Billie McBride's performance as Bearing is a marvel of generosity. She's willing to give herself to the part completely, to be grotesque, cold and unlikable at the beginning and to fully inhabit Bearing's suffering later. All of the supporting performances are also good. Susan D'Autremont plays E.M. Ashford; it's a great pleasure to watch her on stage again and to see how strongly and beautifully she's matured as an actress. Oncology nurses are a breed apart: Many cancer patients feel they could never have borne the ravages of the disease without their nurses, and Wit functions in part as a tribute to these women. (In her program note, McBride, too, thanks the medical personnel who work with cancer patients.) Nurse Susie Monahan is a central character, and Suzanne L. Fountain fills the role unpretentiously and well. Dan Mundell, as Dr. Harvey Kelekian, seemed a little unsure during the evening's first moments but came into his own later -- particularly as the five-year-old Bearing's father in the charming scene where, reading Beatrix Potter, Vivian discovers her lifelong love for words. I liked Kent Burnham as Jason Posner, the young intern who was once Bearing's student and who is as blindly devoted to his research as she has been to hers. My complaints here have to do with the script, not the performance. I found it hard to believe that Posner would howl with grief and guilt at Bearing's botched death, then fall to his knees. Though there are hints of dawning understanding in his scenes with the nurse, and with Bearing herself, they didn't strike me as sufficient for a conversion this melodramatic.

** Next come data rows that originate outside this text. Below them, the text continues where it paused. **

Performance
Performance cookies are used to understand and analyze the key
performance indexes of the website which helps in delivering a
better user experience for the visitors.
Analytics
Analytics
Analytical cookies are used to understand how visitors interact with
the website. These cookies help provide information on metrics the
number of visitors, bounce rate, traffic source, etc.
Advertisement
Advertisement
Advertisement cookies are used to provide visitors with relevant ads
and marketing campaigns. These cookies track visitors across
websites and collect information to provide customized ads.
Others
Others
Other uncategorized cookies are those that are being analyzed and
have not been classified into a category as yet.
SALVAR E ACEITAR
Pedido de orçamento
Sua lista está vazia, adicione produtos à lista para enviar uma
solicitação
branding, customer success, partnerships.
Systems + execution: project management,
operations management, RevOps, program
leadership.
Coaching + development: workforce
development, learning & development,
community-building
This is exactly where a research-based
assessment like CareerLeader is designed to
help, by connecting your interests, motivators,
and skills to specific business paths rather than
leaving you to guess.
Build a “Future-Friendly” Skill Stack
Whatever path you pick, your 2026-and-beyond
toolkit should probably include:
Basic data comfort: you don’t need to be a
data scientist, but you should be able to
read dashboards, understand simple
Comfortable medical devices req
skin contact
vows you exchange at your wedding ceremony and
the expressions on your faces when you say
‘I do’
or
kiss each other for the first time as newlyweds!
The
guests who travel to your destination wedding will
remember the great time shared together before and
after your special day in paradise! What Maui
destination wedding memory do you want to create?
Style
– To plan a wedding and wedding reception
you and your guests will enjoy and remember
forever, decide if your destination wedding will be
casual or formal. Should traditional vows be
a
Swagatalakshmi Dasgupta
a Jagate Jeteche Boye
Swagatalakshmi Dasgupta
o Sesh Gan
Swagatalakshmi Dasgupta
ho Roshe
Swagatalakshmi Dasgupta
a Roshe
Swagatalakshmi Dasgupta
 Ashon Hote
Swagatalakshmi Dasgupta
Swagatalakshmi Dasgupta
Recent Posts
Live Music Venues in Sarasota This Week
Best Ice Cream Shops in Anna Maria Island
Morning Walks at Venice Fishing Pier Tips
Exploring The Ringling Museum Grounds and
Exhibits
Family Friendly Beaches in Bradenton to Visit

I am also troubled by the play's final image, in which Bearing steps into a cone of light (a moment underlined in the Nomad production by an upsurge of soupy music). Is Edson solving the play's central paradox about the accessibility of grace by fiat? Is she imposing a conventionally religious solution? The power of Wit lies in its unblinking honesty, its willingness to examine death stripped of the softening effects of myth and convention. Wouldn't a truer final image have shown Bearing dead on her pain-rumpled sheets with doctors and nurses simply watching? Would that have been unendurable? Or, having gazed so steadily and so long at death, was Edson finally forced to avert her eyes?